• [Entries supplied]:
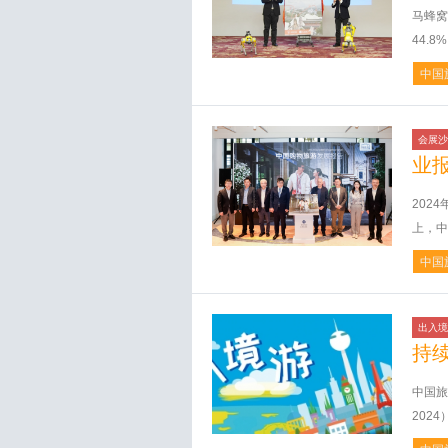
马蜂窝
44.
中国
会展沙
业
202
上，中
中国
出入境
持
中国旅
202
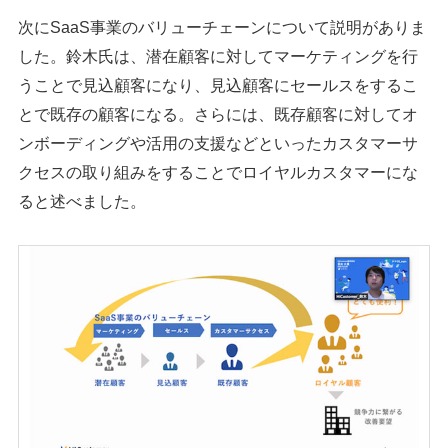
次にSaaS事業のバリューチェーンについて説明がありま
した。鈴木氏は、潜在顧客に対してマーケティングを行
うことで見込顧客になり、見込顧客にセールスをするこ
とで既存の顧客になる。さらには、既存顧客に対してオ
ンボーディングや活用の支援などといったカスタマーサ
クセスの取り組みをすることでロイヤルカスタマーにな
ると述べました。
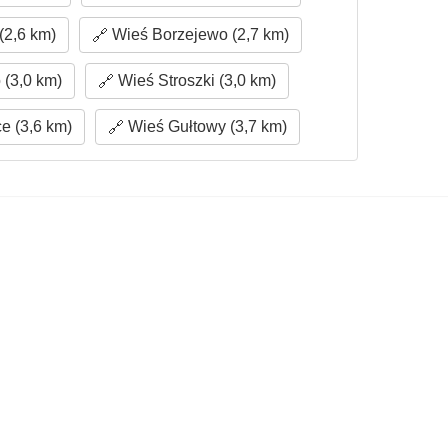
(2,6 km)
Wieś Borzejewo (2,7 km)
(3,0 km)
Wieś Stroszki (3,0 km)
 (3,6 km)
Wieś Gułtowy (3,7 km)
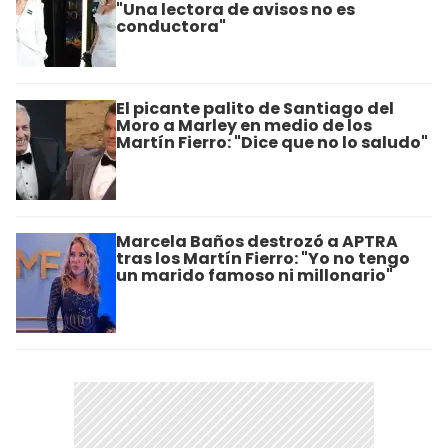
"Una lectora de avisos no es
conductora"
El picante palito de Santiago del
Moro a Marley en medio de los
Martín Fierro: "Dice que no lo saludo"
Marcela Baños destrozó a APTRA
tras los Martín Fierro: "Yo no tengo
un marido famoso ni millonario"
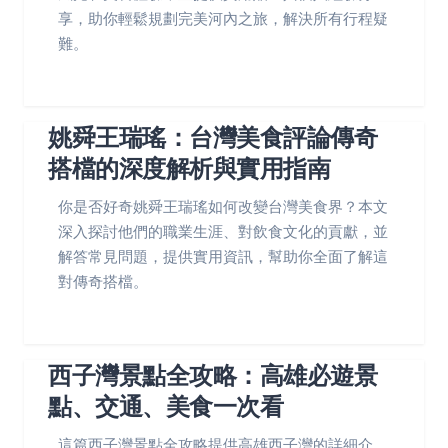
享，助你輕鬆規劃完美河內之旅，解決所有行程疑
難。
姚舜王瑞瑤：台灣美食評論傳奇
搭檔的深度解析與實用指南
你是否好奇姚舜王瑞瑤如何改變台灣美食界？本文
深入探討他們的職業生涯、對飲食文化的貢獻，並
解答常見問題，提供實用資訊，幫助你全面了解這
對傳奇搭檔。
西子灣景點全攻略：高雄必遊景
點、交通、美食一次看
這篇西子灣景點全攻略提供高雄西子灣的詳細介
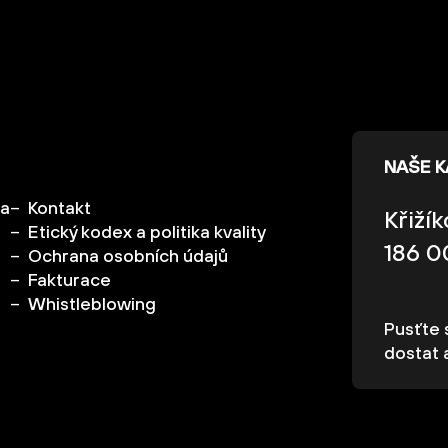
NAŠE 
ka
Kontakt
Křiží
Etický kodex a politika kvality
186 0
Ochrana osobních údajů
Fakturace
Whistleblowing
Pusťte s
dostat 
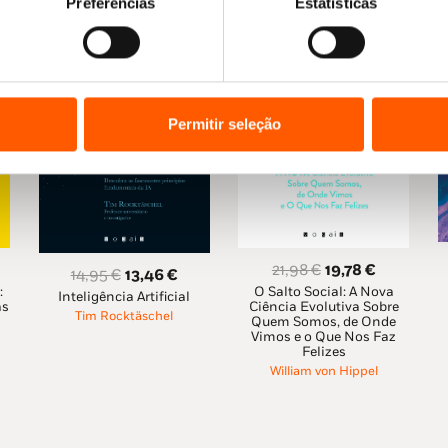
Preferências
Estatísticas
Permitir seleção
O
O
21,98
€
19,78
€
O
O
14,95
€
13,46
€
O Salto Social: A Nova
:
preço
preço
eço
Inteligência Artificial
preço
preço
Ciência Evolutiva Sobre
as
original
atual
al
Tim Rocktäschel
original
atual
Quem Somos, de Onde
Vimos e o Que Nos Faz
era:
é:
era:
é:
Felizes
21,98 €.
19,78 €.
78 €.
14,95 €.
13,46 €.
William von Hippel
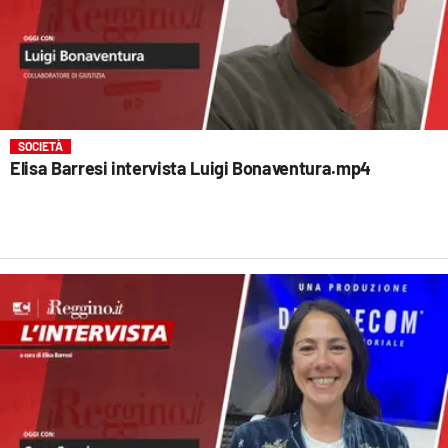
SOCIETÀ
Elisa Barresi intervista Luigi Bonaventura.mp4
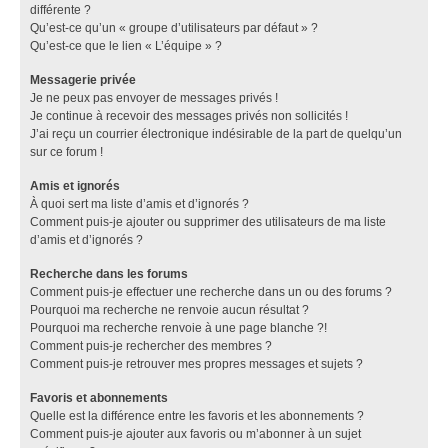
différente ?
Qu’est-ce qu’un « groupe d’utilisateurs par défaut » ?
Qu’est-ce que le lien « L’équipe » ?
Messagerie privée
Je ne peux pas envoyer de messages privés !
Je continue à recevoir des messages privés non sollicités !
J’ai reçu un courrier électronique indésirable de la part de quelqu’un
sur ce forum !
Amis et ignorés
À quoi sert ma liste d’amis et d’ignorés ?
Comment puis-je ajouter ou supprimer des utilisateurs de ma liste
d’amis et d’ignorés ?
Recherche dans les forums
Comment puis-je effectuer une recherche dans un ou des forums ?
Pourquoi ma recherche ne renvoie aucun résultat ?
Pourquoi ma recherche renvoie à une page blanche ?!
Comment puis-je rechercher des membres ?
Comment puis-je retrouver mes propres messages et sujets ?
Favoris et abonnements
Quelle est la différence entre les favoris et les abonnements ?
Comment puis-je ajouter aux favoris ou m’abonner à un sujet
==
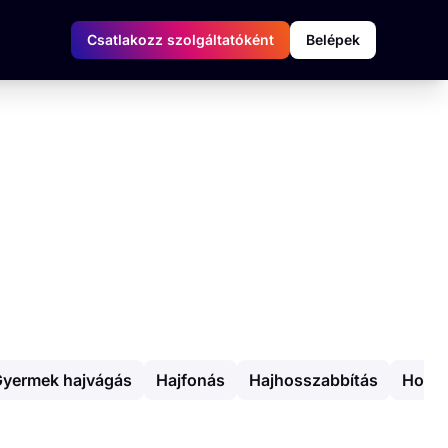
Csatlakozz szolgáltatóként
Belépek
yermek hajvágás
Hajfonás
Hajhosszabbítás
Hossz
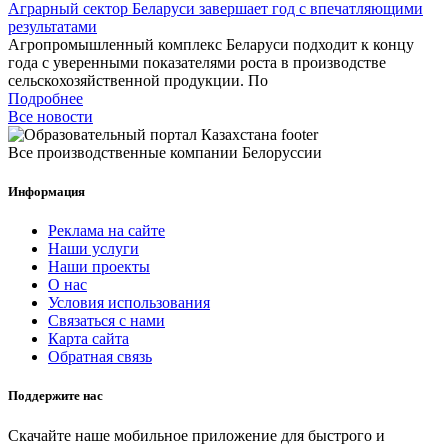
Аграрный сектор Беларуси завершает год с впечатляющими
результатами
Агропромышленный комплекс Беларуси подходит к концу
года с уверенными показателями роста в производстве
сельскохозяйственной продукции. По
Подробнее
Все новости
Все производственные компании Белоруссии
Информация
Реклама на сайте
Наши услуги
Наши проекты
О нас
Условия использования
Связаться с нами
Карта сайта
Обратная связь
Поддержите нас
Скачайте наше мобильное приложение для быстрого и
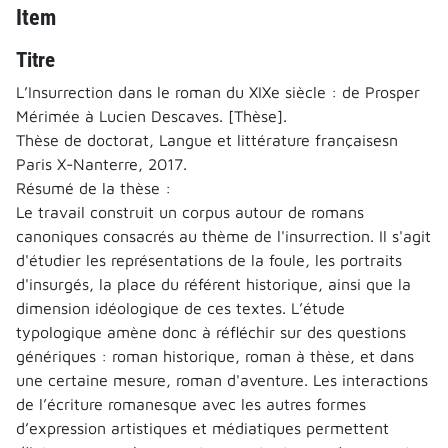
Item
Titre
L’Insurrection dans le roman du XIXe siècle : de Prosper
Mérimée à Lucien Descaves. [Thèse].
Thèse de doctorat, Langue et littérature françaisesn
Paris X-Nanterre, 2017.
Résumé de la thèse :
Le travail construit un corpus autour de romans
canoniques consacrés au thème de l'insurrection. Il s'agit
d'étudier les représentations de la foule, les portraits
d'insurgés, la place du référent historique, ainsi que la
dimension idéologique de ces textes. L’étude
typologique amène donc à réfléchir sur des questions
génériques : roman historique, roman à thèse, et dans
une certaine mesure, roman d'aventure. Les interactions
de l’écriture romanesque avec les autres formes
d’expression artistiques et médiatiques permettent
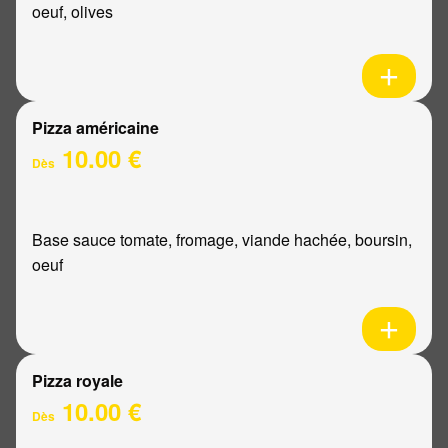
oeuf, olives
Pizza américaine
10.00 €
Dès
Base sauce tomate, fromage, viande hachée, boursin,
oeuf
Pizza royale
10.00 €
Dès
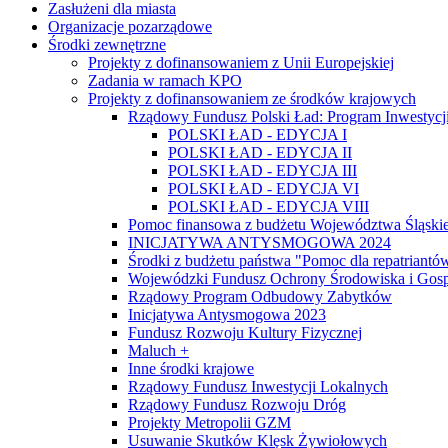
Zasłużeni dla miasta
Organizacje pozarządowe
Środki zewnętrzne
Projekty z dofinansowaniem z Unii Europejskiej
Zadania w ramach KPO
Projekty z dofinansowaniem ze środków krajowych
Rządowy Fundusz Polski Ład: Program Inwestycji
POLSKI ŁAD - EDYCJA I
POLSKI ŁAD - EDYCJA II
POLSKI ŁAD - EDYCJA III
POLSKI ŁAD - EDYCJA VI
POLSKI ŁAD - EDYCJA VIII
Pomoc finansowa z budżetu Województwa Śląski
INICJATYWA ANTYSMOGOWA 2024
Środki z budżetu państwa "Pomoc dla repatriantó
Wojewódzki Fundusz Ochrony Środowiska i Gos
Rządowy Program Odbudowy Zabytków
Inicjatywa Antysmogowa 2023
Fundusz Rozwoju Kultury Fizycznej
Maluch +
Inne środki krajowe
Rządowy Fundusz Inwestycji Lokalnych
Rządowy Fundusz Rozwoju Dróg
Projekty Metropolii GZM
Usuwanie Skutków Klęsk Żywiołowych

• [Job]:
Reproduce verbatim the data above between the lines holding "享，助你輕鬆規劃完美河內之旅，解決所有行程疑" and "Elisa Barresi intervista", inclusive. Leave the pictures out of your answer.

• [Reply]:
享，助你輕鬆規劃完美河內之旅，解決所有行程疑
難。
姚舜王瑞瑤：台灣美食評論傳奇
搭檔的深度解析與實用指南
你是否好奇姚舜王瑞瑤如何改變台灣美食界？本文
深入探討他們的職業生涯、對飲食文化的貢獻，並
解答常見問題，提供實用資訊，幫助你全面了解這
對傳奇搭檔。
西子灣景點全攻略：高雄必遊景
點、交通、美食一次看
這篇西子灣景點全攻略提供高雄西子灣的詳細介
NAŠE 
ka
Kontakt
Křiží
Etický kodex a politika kvality
186 0
Ochrana osobních údajů
Fakturace
Whistleblowing
Pusťte s
dostat 
Preferências
Estatísticas
Permitir seleção
O
O
21,98
€
19,78
€
O
O
14,95
€
13,46
€
O Salto Social: A Nova
:
preço
preço
eço
Inteligência Artificial
preço
preço
Ciência Evolutiva Sobre
as
original
atual
al
Tim Rocktäschel
original
atual
Quem Somos, de Onde
Vimos e o Que Nos Faz
era:
é:
era:
é:
Felizes
21,98 €.
19,78 €.
78 €.
14,95 €.
13,46 €.
William von Hippel
SOCIETÀ
Elisa Barresi intervista Luigi Bonaventura.mp4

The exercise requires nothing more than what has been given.